Nun, warum soll bitteschön die Sozialdemokratische Partei Deutschlands nicht damit werben, dass mit ihrer Wahl ein Deutscher EU-Kommissionspräsident wird? Was ist daran beschämend? Welcher Selbsthass, welche Heimatverachtung treibt denn da die Jusos?

Bevor ich jetzt noch der Deutschtümelei gescholten werde, hier ein Negativbeispiel des anderen Extrems. Zufälligerweise auch von einer Jugendorganisation, nämlich den Jungen Nationaldemokraten, also dem NPD-Nachwuchs. Die hatten vorige Woche in der Wetterau Kondome an Politiker, Pfarrer, Vereinsvorsitzende und Journalisten geschickt und sie aufgefordert, keine Kinder zu bekommen. „Für Ausländer und ausgewählte Deutsche“, lautet die Aufschrift auf der Vorderseite der schwarzen Verpackung, „sie vermehren sich blitzartig, nerven, kosten Geld und haben eigentlich keinen Nutzen – die Politiker der korrupten Altparteien“, steht auf der Rückseite.

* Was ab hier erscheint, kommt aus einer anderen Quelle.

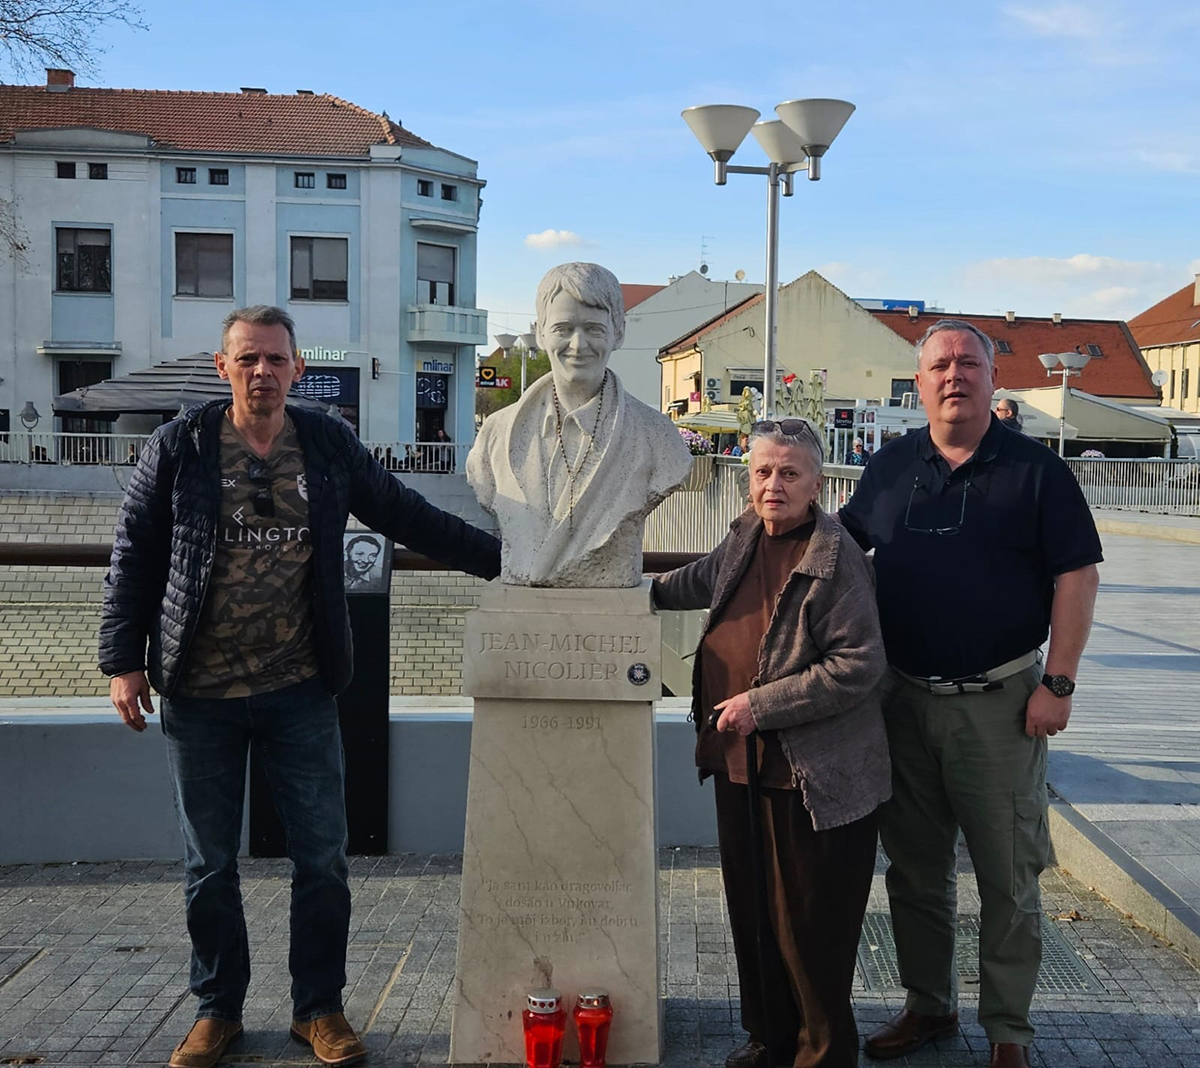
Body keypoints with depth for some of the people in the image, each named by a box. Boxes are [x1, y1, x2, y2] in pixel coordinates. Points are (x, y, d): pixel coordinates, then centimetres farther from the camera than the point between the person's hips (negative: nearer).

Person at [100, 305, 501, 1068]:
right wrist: (124, 659, -2)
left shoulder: (330, 445, 2)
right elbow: (134, 555, 2)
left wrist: (499, 557, 2)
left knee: (323, 859, 5)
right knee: (210, 865, 12)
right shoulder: (180, 447, -2)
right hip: (199, 695, 0)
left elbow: (408, 516, 7)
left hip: (301, 691, 1)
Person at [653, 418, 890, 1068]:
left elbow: (858, 666, -21)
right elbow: (705, 578, 30)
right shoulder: (745, 536, 7)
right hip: (738, 760, 8)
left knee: (807, 924, 5)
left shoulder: (835, 557, -16)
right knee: (752, 910, 18)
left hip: (811, 776, -7)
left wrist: (760, 705, -21)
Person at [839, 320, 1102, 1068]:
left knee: (1009, 876, 6)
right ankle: (929, 1006, 32)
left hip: (999, 703, -3)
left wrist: (1059, 683, -11)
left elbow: (1076, 576, -5)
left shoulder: (1037, 470, -4)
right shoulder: (892, 466, 6)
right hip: (904, 696, 4)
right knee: (915, 868, 14)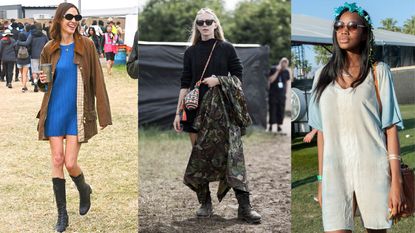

Zu den „Altparteien“ zählen sich offensichtlich auch die Grünen (kann man wohl mit mehr als 30 Jahren auf dem Buckel auch durchaus tun), denn deren Politischer Geschäftsführer Jochen Ruoff bezeichnete die Präservativ-Post als „völlig inakzeptabel“. Da hat er sicher recht. Die Kondome hätte man wohl eher den Eltern dieser Jungen Nationaldemokraten gewünscht oder deren Müttern zumindest die „Pille danach“, deren Verkauf die Links-Partei in Hessen rezeptfrei stellen will. Denn auch ein „gerissenes Kondom“, kann zur Empfängnis führen, weiß deren „gesundheitspolitische Sprecherin“ Marjana Schott. Wehe, wenn dann ein Junger Nationaldemokrat dabei herauskommt!

Jetzt kommen wir aber noch einmal zurück zur Sozialdemokratin Nancy Faeser. Nachdem der Rheingauer CDU-Bundestagsabgeordnete Klaus-Peter Willsch „Schnittmengen“ zwischen seiner Union und der AfD ausgemacht hatte, ermahnte sie die CDU, sie müsse sich von der „europafeindlichen und rechtspopulistischen AfD“ distanzieren.

Prompt tauchte gestern der frühere Fraktionsvorsitzende der hessischen CDU, Christean Wagner, aus dem Unruhestand auf und tat genau das Gegenteil. Ihm sei die AfD als politischer Konkurrent zwar nicht willkommen, „aber ich halte es für politisch töricht zu sagen, mit denen werden wir nie zusammengehen“, so der Mitbegründer des konservativen „Berliner Kreises“ in der CDU.